Roopak, one of our MB ChB graduates, tells us about her role working as medical lead on a psychiatric inpatient Covid-19 ward:

"Overnight I went from working as a general adult psychiatry registrar on a PICU (psychiatric intensive care unit) to medical lead for the UK’s first psychiatric inpatient COVID-19 ward in West London. As a general adult psychiatrist, this is a slightly different sphere of competency for me to be working in. But all of my colleagues on the ward are working on the edges of our normal competencies. We are making sure we've got support to do that.

It has been a unique challenge to work with and support patients through the pandemic- who by virtue of mental illness severe enough to warrant admission to hospital- may not understand why they are in hospital, what the possible complications of COVID-19 are or be able to make decisions about their care. They also don't know why the doctors working with them are wearing personal protective equipment.

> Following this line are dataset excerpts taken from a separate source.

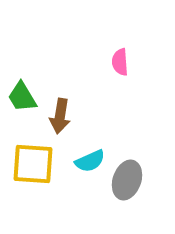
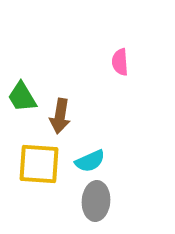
yellow square: moved 6 px right
gray ellipse: moved 31 px left, 21 px down; rotated 15 degrees counterclockwise
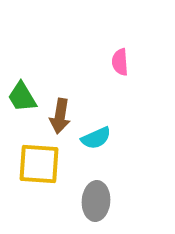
cyan semicircle: moved 6 px right, 23 px up
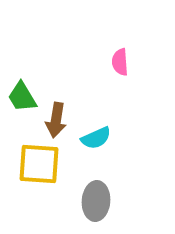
brown arrow: moved 4 px left, 4 px down
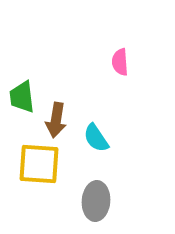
green trapezoid: rotated 24 degrees clockwise
cyan semicircle: rotated 80 degrees clockwise
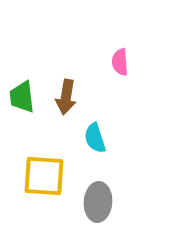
brown arrow: moved 10 px right, 23 px up
cyan semicircle: moved 1 px left; rotated 16 degrees clockwise
yellow square: moved 5 px right, 12 px down
gray ellipse: moved 2 px right, 1 px down
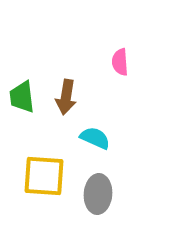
cyan semicircle: rotated 132 degrees clockwise
gray ellipse: moved 8 px up
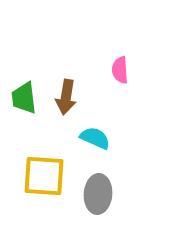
pink semicircle: moved 8 px down
green trapezoid: moved 2 px right, 1 px down
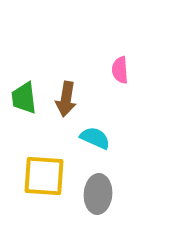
brown arrow: moved 2 px down
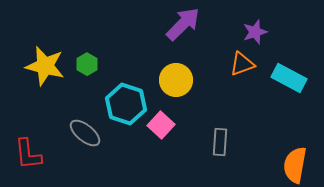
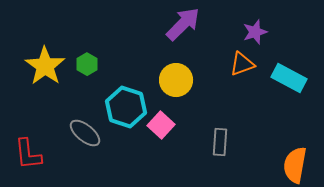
yellow star: rotated 21 degrees clockwise
cyan hexagon: moved 3 px down
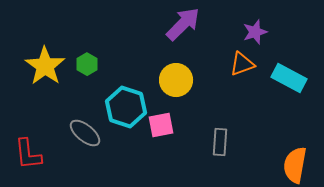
pink square: rotated 36 degrees clockwise
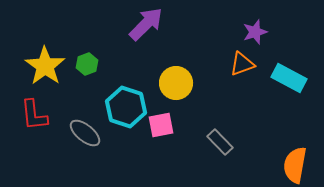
purple arrow: moved 37 px left
green hexagon: rotated 10 degrees clockwise
yellow circle: moved 3 px down
gray rectangle: rotated 48 degrees counterclockwise
red L-shape: moved 6 px right, 39 px up
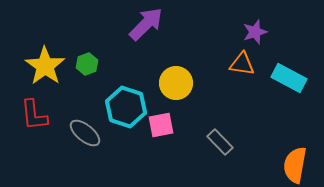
orange triangle: rotated 28 degrees clockwise
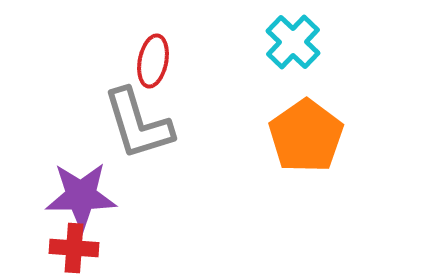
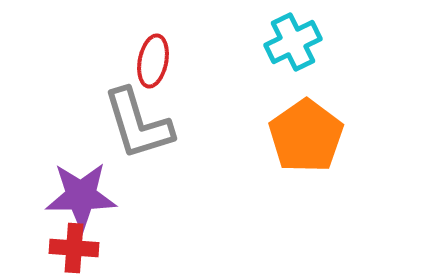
cyan cross: rotated 20 degrees clockwise
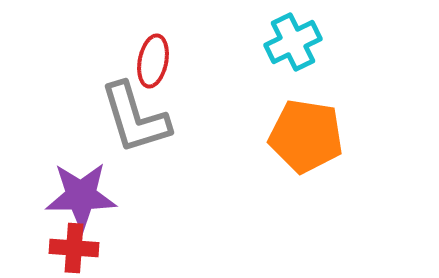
gray L-shape: moved 3 px left, 6 px up
orange pentagon: rotated 28 degrees counterclockwise
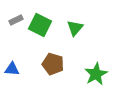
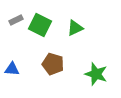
green triangle: rotated 24 degrees clockwise
green star: rotated 25 degrees counterclockwise
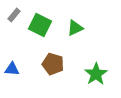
gray rectangle: moved 2 px left, 5 px up; rotated 24 degrees counterclockwise
green star: rotated 20 degrees clockwise
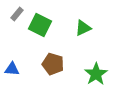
gray rectangle: moved 3 px right, 1 px up
green triangle: moved 8 px right
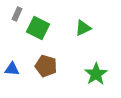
gray rectangle: rotated 16 degrees counterclockwise
green square: moved 2 px left, 3 px down
brown pentagon: moved 7 px left, 2 px down
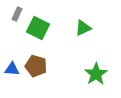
brown pentagon: moved 10 px left
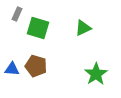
green square: rotated 10 degrees counterclockwise
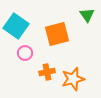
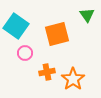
orange star: rotated 20 degrees counterclockwise
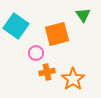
green triangle: moved 4 px left
pink circle: moved 11 px right
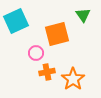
cyan square: moved 5 px up; rotated 30 degrees clockwise
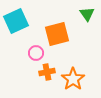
green triangle: moved 4 px right, 1 px up
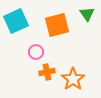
orange square: moved 9 px up
pink circle: moved 1 px up
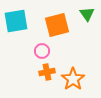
cyan square: rotated 15 degrees clockwise
pink circle: moved 6 px right, 1 px up
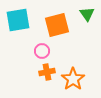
cyan square: moved 2 px right, 1 px up
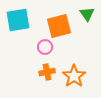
orange square: moved 2 px right, 1 px down
pink circle: moved 3 px right, 4 px up
orange star: moved 1 px right, 3 px up
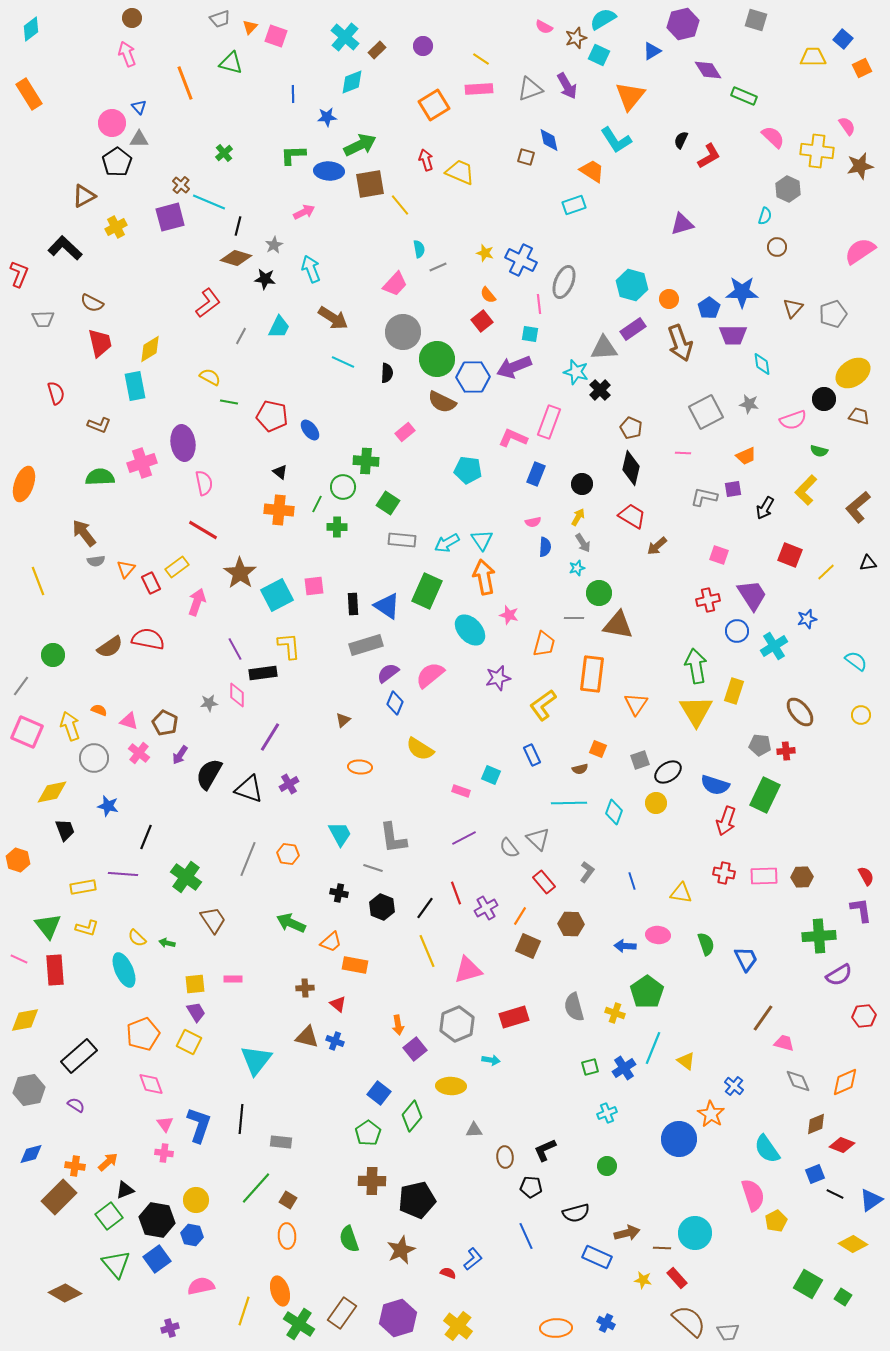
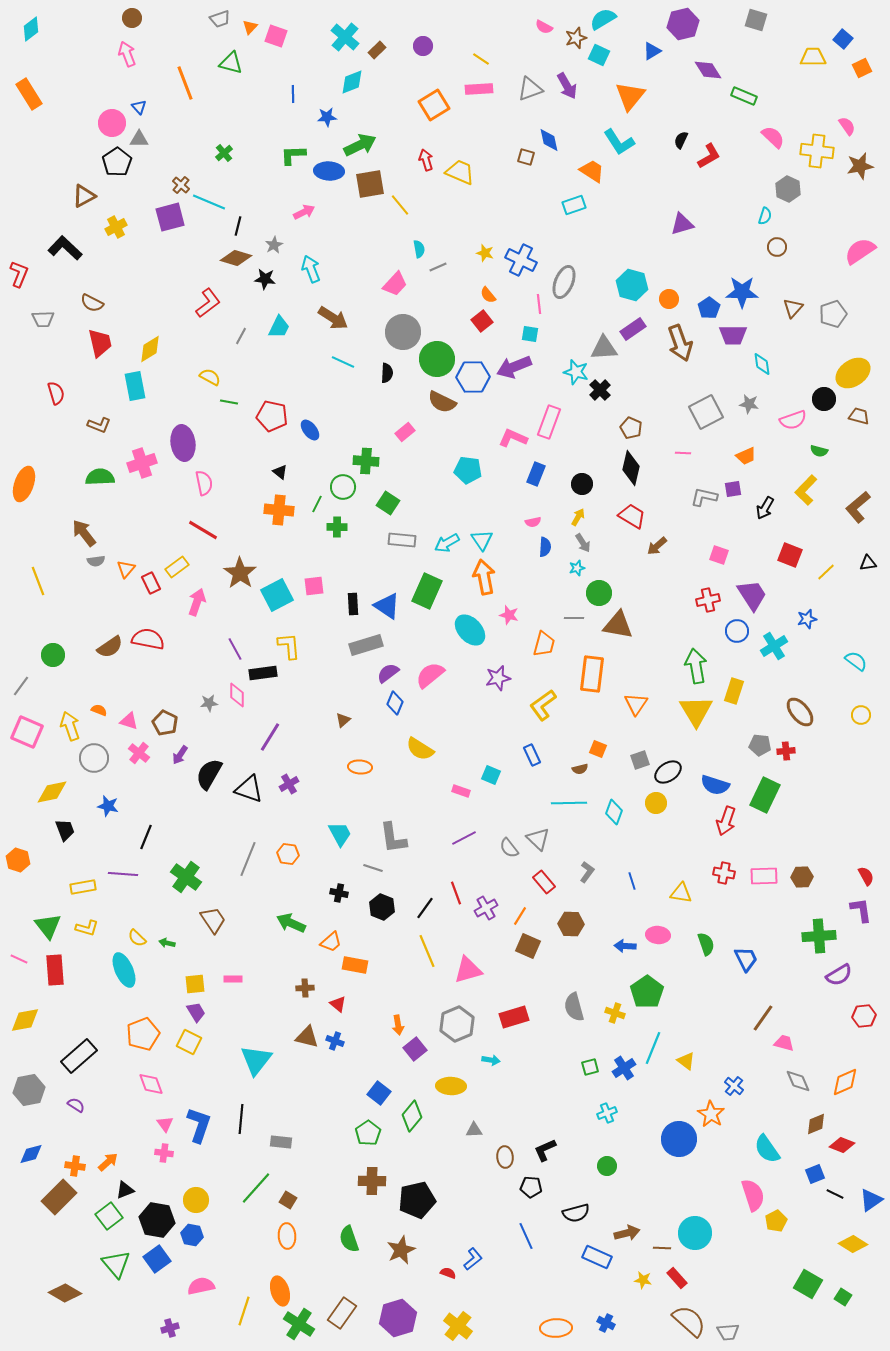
cyan L-shape at (616, 140): moved 3 px right, 2 px down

This has been a time for psychiatrists to reach to the peripheries of their normal sphere of expertise encompassing the overlap between mental and physical health, in order to treat the symptoms of COVID-19 in patients who have severe mental illness. Our duty of care is always to the patient, we just have to be responsive to the changing needs - and these really are changing needs.

It's a worrying time for everybody. It is a worrying time for doctors. But what I try to keep in mind is that a lot of people are isolated at home and the positive part of this is at least we are in a job where we are able to come to work every day and we can see our colleagues every day and I try to focus on the positive side of it.

Moving forward, it is becoming evident that there will be long-term psychological sequelae to the pandemic which has affected the world in so many ways, and the impact on our collective mental health should not be underestimated. It will be an emerging challenge for psychiatrists to help and support patients who are experiencing mental health difficulties resulting from the pandemic.

My time at Warwick helped carve my desire to become a psychiatrist- I have always loved the curiosity the speciality allows you to explore and understand minds other than your own, in order to help some of the most vulnerable members of our society. I would encourage Warwick Medical Students to consider a career in psychiatry if you too think you would enjoy the privilege."